*Short exercise*
Copy everything in the entries below verbatim, from the line containing "scientific name: Euphorbia semivillosa" down to the last line of the entries.

##############################

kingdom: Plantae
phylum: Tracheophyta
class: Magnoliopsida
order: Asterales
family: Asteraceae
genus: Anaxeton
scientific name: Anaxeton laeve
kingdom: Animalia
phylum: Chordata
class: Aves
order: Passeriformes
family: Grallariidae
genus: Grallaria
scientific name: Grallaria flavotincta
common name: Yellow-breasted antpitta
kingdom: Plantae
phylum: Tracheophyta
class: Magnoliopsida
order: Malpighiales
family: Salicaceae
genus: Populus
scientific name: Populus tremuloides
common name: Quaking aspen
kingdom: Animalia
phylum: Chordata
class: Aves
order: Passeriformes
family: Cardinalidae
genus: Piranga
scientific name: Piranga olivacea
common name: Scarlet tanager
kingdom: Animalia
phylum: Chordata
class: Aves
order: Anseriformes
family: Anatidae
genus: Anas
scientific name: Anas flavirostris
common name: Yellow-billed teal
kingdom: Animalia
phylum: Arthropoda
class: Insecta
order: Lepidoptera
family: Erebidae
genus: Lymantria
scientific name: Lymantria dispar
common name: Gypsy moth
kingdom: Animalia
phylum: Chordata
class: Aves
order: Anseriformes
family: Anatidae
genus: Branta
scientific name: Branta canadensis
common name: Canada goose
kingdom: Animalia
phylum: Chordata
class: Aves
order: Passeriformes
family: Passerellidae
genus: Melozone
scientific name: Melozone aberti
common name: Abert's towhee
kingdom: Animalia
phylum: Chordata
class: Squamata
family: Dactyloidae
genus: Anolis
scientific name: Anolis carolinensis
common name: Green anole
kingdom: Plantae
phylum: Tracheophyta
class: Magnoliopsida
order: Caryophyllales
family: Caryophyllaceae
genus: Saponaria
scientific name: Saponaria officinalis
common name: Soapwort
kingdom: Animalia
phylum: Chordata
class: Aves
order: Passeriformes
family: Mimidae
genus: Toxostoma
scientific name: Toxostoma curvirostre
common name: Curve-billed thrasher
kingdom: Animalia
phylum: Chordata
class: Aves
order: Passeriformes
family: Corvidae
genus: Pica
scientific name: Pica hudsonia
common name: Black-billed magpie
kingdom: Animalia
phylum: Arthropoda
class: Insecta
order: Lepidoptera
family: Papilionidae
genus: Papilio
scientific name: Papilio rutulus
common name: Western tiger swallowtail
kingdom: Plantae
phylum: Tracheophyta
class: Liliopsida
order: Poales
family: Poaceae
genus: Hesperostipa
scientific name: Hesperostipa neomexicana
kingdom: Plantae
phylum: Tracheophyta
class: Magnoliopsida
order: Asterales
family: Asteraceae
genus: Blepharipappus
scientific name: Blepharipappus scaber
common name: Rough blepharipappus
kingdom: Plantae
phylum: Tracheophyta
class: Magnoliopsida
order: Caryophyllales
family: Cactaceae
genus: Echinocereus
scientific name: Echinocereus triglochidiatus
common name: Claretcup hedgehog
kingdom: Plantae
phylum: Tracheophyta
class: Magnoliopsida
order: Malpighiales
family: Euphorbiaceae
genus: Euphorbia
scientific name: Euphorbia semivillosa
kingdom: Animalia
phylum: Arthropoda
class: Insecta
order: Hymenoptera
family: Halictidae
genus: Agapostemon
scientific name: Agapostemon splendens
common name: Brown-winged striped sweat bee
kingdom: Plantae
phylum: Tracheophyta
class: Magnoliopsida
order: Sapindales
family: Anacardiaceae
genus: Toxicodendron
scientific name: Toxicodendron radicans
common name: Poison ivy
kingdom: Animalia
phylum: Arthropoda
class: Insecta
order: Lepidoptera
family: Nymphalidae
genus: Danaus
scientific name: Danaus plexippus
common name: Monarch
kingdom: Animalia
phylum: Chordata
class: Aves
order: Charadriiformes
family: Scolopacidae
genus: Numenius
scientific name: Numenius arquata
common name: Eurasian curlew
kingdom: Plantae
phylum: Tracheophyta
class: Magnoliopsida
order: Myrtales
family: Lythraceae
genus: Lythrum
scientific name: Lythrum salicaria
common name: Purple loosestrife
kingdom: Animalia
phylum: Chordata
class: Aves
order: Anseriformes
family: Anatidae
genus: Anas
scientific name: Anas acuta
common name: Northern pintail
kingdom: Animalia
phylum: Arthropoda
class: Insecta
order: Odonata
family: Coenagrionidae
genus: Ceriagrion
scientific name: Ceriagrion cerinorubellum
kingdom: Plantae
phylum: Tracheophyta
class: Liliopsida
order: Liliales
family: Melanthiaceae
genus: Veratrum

##############################

*Answer for this exercise*
scientific name: Euphorbia semivillosa
kingdom: Animalia
phylum: Arthropoda
class: Insecta
order: Hymenoptera
family: Halictidae
genus: Agapostemon
scientific name: Agapostemon splendens
common name: Brown-winged striped sweat bee
kingdom: Plantae
phylum: Tracheophyta
class: Magnoliopsida
order: Sapindales
family: Anacardiaceae
genus: Toxicodendron
scientific name: Toxicodendron radicans
common name: Poison ivy
kingdom: Animalia
phylum: Arthropoda
class: Insecta
order: Lepidoptera
family: Nymphalidae
genus: Danaus
scientific name: Danaus plexippus
common name: Monarch
kingdom: Animalia
phylum: Chordata
class: Aves
order: Charadriiformes
family: Scolopacidae
genus: Numenius
scientific name: Numenius arquata
common name: Eurasian curlew
kingdom: Plantae
phylum: Tracheophyta
class: Magnoliopsida
order: Myrtales
family: Lythraceae
genus: Lythrum
scientific name: Lythrum salicaria
common name: Purple loosestrife
kingdom: Animalia
phylum: Chordata
class: Aves
order: Anseriformes
family: Anatidae
genus: Anas
scientific name: Anas acuta
common name: Northern pintail
kingdom: Animalia
phylum: Arthropoda
class: Insecta
order: Odonata
family: Coenagrionidae
genus: Ceriagrion
scientific name: Ceriagrion cerinorubellum
kingdom: Plantae
phylum: Tracheophyta
class: Liliopsida
order: Liliales
family: Melanthiaceae
genus: Veratrum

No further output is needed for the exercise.